WORK ITEM: Every record below is to be restated word for word, and no picture is to be copied.

Page images and extracted text:
○ ○ ○ ○ ○ ○ ○
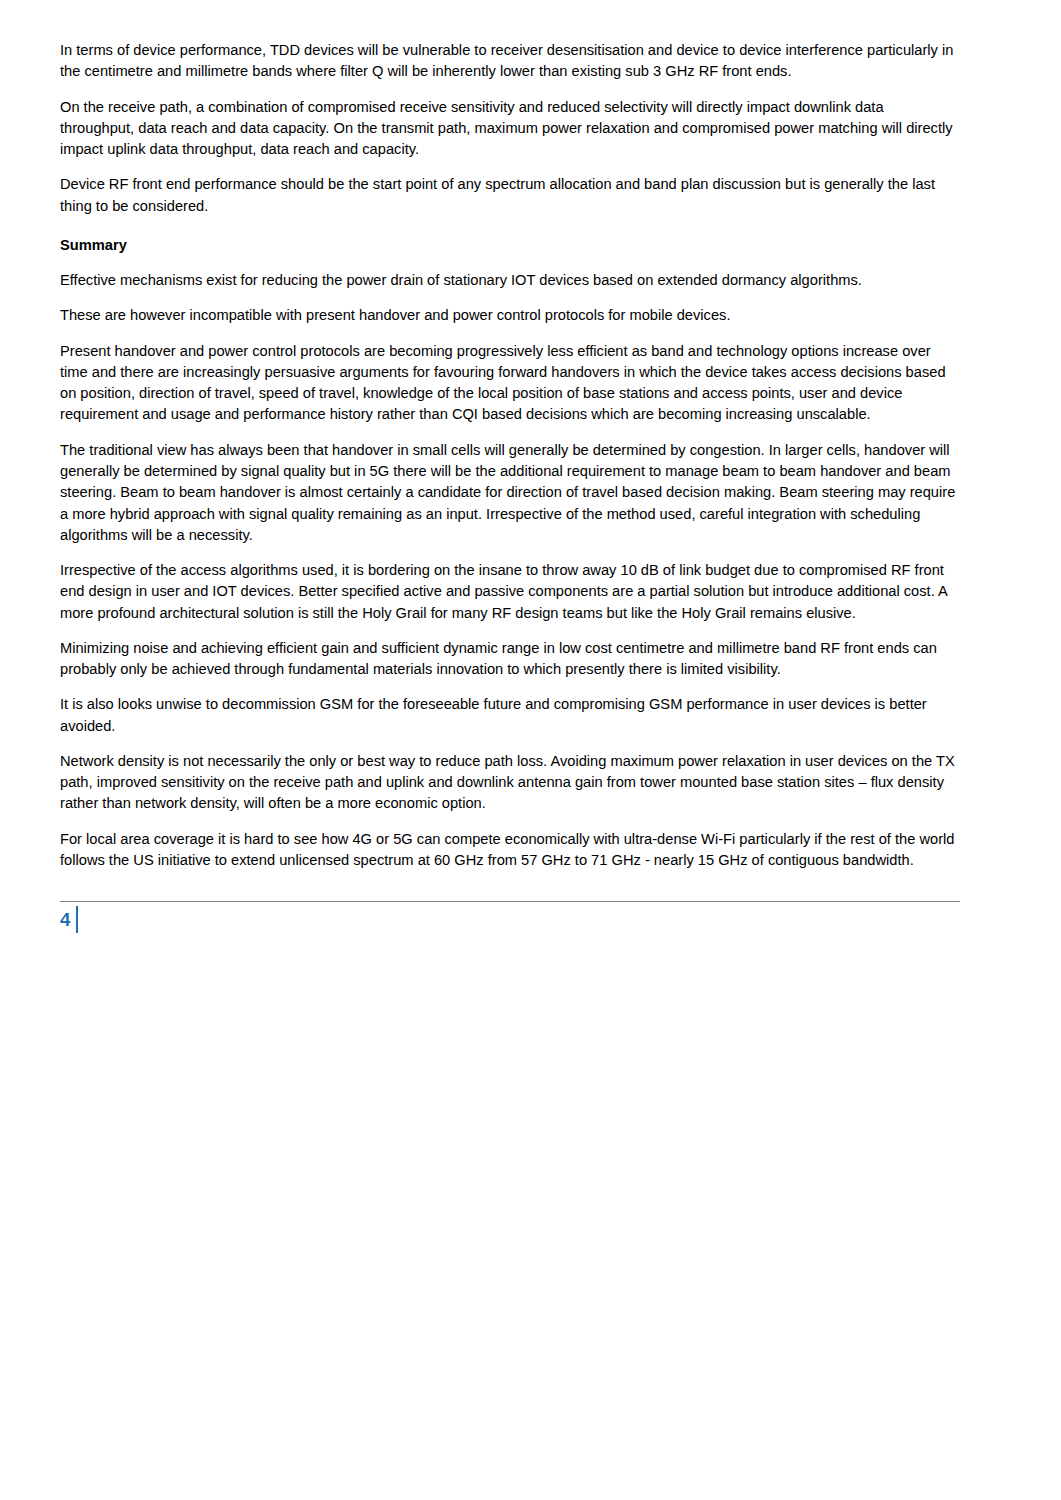In terms of device performance, TDD devices will be vulnerable to receiver desensitisation and device to device interference particularly in the centimetre and millimetre bands where filter Q will be inherently lower than existing sub 3 GHz RF front ends.
On the receive path, a combination of compromised receive sensitivity and reduced selectivity will directly impact downlink data throughput, data reach and data capacity. On the transmit path, maximum power relaxation and compromised power matching will directly impact uplink data throughput, data reach and capacity.
Device RF front end performance should be the start point of any spectrum allocation and band plan discussion but is generally the last thing to be considered.
Summary
Effective mechanisms exist for reducing the power drain of stationary IOT devices based on extended dormancy algorithms.
These are however incompatible with present handover and power control protocols for mobile devices.
Present handover and power control protocols are becoming progressively less efficient as band and technology options increase over time and there are increasingly persuasive arguments for favouring forward handovers in which the device takes access decisions based on position, direction of travel, speed of travel, knowledge of the local position of base stations and access points, user and device requirement and usage and performance history rather than CQI based decisions which are becoming increasing unscalable.
The traditional view has always been that handover in small cells will generally be determined by congestion. In larger cells, handover will generally be determined by signal quality but in 5G there will be the additional requirement to manage beam to beam handover and beam steering. Beam to beam handover is almost certainly a candidate for direction of travel based decision making. Beam steering may require a more hybrid approach with signal quality remaining as an input. Irrespective of the method used, careful integration with scheduling algorithms will be a necessity.
Irrespective of the access algorithms used, it is bordering on the insane to throw away 10 dB of link budget due to compromised RF front end design in user and IOT devices. Better specified active and passive components are a partial solution but introduce additional cost. A more profound architectural solution is still the Holy Grail for many RF design teams but like the Holy Grail remains elusive.
Minimizing noise and achieving efficient gain and sufficient dynamic range in low cost centimetre and millimetre band RF front ends can probably only be achieved through fundamental materials innovation to which presently there is limited visibility.
It is also looks unwise to decommission GSM for the foreseeable future and compromising GSM performance in user devices is better avoided.
Network density is not necessarily the only or best way to reduce path loss. Avoiding maximum power relaxation in user devices on the TX path, improved sensitivity on the receive path and uplink and downlink antenna gain from tower mounted base station sites – flux density rather than network density, will often be a more economic option.
For local area coverage it is hard to see how 4G or 5G can compete economically with ultra-dense Wi-Fi particularly if the rest of the world follows the US initiative to extend unlicensed spectrum at 60 GHz from 57 GHz to 71 GHz - nearly 15 GHz of contiguous bandwidth.
4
○ ○ ○ ○ ○ ○ ○
ANSWER BOX:
In terms of device performance, TDD devices will be vulnerable to receiver desensitisation and device to device interference particularly in the centimetre and millimetre bands where filter Q will be inherently lower than existing sub 3 GHz RF front ends.
On the receive path, a combination of compromised receive sensitivity and reduced selectivity will directly impact downlink data throughput, data reach and data capacity. On the transmit path, maximum power relaxation and compromised power matching will directly impact uplink data throughput, data reach and capacity.
Device RF front end performance should be the start point of any spectrum allocation and band plan discussion but is generally the last thing to be considered.
Summary
Effective mechanisms exist for reducing the power drain of stationary IOT devices based on extended dormancy algorithms.
These are however incompatible with present handover and power control protocols for mobile devices.
Present handover and power control protocols are becoming progressively less efficient as band and technology options increase over time and there are increasingly persuasive arguments for favouring forward handovers in which the device takes access decisions based on position, direction of travel, speed of travel, knowledge of the local position of base stations and access points, user and device requirement and usage and performance history rather than CQI based decisions which are becoming increasing unscalable.
The traditional view has always been that handover in small cells will generally be determined by congestion. In larger cells, handover will generally be determined by signal quality but in 5G there will be the additional requirement to manage beam to beam handover and beam steering. Beam to beam handover is almost certainly a candidate for direction of travel based decision making. Beam steering may require a more hybrid approach with signal quality remaining as an input. Irrespective of the method used, careful integration with scheduling algorithms will be a necessity.
Irrespective of the access algorithms used, it is bordering on the insane to throw away 10 dB of link budget due to compromised RF front end design in user and IOT devices. Better specified active and passive components are a partial solution but introduce additional cost. A more profound architectural solution is still the Holy Grail for many RF design teams but like the Holy Grail remains elusive.
Minimizing noise and achieving efficient gain and sufficient dynamic range in low cost centimetre and millimetre band RF front ends can probably only be achieved through fundamental materials innovation to which presently there is limited visibility.
It is also looks unwise to decommission GSM for the foreseeable future and compromising GSM performance in user devices is better avoided.
Network density is not necessarily the only or best way to reduce path loss. Avoiding maximum power relaxation in user devices on the TX path, improved sensitivity on the receive path and uplink and downlink antenna gain from tower mounted base station sites – flux density rather than network density, will often be a more economic option.
For local area coverage it is hard to see how 4G or 5G can compete economically with ultra-dense Wi-Fi particularly if the rest of the world follows the US initiative to extend unlicensed spectrum at 60 GHz from 57 GHz to 71 GHz - nearly 15 GHz of contiguous bandwidth.
4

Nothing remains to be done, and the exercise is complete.